* _About this exercise_:
Where a line in the entries below contains the word "Banco", it counts; give the total by itself.

[Supplied information — start]

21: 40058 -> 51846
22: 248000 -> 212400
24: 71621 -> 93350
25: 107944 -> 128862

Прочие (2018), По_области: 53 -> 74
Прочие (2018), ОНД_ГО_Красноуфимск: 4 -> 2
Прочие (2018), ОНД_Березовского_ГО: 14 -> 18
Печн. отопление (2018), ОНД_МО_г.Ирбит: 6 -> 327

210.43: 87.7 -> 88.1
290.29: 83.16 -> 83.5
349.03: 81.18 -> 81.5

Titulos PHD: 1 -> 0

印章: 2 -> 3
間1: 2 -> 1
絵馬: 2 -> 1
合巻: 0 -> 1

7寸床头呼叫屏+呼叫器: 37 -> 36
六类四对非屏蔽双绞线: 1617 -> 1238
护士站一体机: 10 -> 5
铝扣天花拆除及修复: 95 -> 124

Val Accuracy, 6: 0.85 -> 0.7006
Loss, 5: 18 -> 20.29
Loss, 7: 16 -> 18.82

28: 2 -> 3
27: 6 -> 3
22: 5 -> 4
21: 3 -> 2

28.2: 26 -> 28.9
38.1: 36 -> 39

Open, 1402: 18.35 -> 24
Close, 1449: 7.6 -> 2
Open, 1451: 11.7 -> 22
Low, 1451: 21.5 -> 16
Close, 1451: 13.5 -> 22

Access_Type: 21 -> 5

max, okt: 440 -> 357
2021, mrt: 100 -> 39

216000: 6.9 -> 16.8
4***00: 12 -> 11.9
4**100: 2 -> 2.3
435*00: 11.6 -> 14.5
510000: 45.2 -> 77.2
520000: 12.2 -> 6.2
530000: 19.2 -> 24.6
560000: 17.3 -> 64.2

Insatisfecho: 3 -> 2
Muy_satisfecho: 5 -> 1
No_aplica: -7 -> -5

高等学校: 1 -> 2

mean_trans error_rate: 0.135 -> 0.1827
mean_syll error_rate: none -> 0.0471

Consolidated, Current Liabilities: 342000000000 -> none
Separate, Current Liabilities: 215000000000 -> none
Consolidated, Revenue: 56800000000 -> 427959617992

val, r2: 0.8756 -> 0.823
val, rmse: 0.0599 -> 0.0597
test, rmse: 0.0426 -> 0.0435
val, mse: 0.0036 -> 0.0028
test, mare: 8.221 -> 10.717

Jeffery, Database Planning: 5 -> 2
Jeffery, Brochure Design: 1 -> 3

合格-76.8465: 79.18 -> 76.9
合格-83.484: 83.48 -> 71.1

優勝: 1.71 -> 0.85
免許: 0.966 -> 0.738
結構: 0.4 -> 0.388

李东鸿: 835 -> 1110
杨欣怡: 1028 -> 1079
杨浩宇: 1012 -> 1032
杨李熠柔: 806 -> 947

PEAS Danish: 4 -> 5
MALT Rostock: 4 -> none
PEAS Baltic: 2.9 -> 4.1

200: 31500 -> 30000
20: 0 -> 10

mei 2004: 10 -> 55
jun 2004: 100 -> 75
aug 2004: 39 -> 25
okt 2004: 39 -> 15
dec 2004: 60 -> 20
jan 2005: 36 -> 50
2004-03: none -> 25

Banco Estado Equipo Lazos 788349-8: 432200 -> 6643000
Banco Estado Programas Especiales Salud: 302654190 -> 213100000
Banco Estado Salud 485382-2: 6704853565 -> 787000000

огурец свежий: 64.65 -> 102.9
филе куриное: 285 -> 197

[Supplied information — finish]

* _Worked solution_:
3